Success comes from thinking outside the box, collaboration and cross-sectoral dialogue amongst government agencies and businesses. Developing appropriate indicators to measure progress of any new approach and providing evidence of the effectiveness of the process itself is important. This might include evidence of intersectoral collaboration; the monitoring, reporting and discussion of standards for water, sanitation, food safety, hygiene, waste management, road safety and their effectiveness in enforcement and prevention; researching broader issues of cultural change and gender issues; together with health-promoting initiatives relating to diet, exercise, smoking and alcohol consumption. ‘Healthy tourism’ becomes an entry point for health promotion. A ‘healthy tourism’ approach should be designed to integrate existing strategies, regulations, policies and guidelines. It should not reinvent them.
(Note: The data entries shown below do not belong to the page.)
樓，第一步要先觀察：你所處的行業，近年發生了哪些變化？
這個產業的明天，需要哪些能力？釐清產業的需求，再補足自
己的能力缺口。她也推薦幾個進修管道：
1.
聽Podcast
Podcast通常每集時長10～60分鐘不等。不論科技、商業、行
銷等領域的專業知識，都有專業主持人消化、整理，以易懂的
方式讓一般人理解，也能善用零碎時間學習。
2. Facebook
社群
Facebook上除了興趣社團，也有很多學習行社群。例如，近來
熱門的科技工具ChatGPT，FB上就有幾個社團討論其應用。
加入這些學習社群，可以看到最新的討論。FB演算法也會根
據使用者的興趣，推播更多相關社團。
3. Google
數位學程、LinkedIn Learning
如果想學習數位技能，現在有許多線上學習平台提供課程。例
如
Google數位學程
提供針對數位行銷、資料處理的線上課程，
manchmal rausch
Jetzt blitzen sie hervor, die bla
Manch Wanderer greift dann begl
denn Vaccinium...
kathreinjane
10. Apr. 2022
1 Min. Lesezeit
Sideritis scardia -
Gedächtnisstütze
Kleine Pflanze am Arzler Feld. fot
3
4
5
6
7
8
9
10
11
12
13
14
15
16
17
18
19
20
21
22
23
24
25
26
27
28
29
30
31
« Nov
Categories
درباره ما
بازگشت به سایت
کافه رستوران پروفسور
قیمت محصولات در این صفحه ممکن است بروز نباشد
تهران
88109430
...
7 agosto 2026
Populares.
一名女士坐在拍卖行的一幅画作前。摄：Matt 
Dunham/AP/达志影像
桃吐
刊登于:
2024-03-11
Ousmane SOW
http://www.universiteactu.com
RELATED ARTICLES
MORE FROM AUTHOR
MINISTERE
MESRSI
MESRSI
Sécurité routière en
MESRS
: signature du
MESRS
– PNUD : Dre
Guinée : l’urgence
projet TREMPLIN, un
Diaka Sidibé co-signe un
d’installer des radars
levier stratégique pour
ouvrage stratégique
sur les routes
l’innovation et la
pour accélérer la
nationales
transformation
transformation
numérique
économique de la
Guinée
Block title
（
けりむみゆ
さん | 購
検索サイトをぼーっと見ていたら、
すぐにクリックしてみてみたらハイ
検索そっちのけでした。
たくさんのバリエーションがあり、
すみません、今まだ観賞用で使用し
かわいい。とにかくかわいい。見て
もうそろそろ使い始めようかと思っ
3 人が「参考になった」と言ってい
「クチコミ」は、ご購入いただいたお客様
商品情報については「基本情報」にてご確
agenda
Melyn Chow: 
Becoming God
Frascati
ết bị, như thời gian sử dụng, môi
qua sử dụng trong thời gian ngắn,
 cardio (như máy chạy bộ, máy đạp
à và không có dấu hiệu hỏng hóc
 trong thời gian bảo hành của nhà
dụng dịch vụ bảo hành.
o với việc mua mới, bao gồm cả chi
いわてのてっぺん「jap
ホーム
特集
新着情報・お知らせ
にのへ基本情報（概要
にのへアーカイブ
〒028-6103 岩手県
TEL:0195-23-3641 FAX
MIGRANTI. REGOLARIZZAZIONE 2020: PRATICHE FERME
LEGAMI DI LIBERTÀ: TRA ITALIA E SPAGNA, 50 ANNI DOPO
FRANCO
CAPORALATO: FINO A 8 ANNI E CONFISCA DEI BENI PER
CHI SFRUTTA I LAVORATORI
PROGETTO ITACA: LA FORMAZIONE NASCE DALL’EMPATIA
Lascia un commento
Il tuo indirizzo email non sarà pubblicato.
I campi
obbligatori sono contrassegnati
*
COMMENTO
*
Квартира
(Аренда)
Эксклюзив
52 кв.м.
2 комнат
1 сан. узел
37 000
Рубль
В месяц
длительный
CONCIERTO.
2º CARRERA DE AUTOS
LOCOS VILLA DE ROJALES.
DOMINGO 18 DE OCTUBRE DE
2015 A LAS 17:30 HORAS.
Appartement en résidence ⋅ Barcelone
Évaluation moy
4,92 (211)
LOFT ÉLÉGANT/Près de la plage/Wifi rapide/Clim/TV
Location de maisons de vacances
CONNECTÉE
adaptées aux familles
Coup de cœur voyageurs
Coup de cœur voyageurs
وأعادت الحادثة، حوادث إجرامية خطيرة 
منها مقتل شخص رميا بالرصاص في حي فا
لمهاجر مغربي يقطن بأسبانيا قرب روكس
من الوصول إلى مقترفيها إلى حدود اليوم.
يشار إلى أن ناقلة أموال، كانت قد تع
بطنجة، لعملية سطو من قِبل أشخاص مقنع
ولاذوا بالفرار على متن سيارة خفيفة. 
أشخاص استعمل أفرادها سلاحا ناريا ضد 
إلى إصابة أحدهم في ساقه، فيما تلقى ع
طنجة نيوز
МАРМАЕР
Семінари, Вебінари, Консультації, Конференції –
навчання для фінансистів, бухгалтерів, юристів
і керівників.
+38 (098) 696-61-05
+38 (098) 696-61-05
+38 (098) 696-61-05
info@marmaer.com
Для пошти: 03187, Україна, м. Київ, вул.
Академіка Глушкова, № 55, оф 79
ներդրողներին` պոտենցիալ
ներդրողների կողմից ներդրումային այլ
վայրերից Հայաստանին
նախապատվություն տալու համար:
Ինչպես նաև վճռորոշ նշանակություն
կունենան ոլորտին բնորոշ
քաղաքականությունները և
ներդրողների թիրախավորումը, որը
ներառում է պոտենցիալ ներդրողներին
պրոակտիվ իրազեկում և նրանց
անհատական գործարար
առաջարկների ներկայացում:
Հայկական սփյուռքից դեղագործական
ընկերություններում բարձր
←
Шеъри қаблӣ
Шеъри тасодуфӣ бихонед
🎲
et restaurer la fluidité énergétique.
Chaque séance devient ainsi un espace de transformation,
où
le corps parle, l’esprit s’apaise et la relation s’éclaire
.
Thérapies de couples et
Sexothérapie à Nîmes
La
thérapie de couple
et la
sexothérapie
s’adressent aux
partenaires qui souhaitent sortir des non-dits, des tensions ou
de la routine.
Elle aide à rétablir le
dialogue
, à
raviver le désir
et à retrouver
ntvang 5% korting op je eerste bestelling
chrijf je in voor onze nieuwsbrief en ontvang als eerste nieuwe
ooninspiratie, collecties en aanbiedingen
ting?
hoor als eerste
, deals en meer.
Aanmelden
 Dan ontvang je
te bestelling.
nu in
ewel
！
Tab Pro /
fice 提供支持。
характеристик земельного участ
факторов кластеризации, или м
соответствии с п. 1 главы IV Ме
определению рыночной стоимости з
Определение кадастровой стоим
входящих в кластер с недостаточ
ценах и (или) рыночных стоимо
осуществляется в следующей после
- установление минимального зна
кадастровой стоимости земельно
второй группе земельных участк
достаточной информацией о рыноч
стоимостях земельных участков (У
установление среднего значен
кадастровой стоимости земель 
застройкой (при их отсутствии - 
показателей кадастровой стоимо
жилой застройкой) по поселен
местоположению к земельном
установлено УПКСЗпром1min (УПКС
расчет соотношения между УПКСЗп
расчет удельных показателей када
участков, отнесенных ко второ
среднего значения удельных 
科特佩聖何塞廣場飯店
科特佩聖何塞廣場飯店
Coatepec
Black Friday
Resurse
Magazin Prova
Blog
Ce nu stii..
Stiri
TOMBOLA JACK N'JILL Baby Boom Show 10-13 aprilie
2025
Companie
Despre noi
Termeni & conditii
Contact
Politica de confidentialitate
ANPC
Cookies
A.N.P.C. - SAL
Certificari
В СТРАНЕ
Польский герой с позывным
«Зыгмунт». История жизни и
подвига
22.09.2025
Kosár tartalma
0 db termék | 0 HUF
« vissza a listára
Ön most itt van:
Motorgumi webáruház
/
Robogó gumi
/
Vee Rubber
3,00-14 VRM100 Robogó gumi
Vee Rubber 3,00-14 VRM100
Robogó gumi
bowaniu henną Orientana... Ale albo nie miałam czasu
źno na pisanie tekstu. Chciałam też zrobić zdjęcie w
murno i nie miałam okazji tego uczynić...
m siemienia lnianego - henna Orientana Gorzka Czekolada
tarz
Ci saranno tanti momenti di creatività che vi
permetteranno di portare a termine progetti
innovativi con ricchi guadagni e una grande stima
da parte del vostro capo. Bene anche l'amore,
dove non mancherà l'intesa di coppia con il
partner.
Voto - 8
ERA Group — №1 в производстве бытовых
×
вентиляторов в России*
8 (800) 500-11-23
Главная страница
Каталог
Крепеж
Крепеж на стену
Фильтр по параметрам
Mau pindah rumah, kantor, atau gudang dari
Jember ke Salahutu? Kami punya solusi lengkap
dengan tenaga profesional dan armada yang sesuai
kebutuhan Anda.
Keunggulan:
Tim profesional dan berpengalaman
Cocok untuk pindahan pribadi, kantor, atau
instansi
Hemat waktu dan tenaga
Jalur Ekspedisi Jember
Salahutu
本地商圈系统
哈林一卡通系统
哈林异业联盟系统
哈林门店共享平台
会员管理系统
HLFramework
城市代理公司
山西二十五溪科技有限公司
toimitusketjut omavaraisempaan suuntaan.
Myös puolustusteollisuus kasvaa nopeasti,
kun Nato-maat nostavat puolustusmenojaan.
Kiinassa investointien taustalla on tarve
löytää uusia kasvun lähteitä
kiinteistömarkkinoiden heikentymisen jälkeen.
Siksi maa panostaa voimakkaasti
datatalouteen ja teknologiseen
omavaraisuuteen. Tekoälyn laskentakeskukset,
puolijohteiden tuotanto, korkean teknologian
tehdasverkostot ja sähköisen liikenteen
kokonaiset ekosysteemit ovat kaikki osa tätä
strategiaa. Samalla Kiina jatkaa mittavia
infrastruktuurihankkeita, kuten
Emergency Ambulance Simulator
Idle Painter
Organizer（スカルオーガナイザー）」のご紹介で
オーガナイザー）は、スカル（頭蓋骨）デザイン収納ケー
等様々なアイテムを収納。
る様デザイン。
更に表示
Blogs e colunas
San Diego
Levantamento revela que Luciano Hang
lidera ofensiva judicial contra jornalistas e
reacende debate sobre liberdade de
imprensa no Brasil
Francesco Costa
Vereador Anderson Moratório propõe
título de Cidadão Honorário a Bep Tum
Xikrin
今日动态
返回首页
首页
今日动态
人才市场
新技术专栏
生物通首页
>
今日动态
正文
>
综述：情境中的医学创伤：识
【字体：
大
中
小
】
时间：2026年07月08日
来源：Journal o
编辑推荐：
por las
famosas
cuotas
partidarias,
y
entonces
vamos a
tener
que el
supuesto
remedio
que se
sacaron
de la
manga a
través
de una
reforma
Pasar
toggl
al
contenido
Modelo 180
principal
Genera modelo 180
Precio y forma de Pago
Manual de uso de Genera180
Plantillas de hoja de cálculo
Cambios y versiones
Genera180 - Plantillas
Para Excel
The case study highlighted the need to build capacity within both the health and tourism sectors, public and private. The research confirmed the need to place ‘health’ within the discourse and practices of sustainable tourism and to explore practical ways to protect and promote health by developing an understanding of the interrelationships between health and tourism. Ensuring sound management systems, integrated processes, adequate environmental and public health infrastructure and services, appropriate training, business incentives and measurable and recognisable outcomes will foster industry, community and visitor support.

‘As human populations and economies grow it has become increasingly impossible to improve one’s own wellbeing without affecting others’ (Prescott-Allen, 2001). Importantly, the ‘healthy tourism’ approach is intended to ensure that quality-of-life benefits flow to the most needy local people.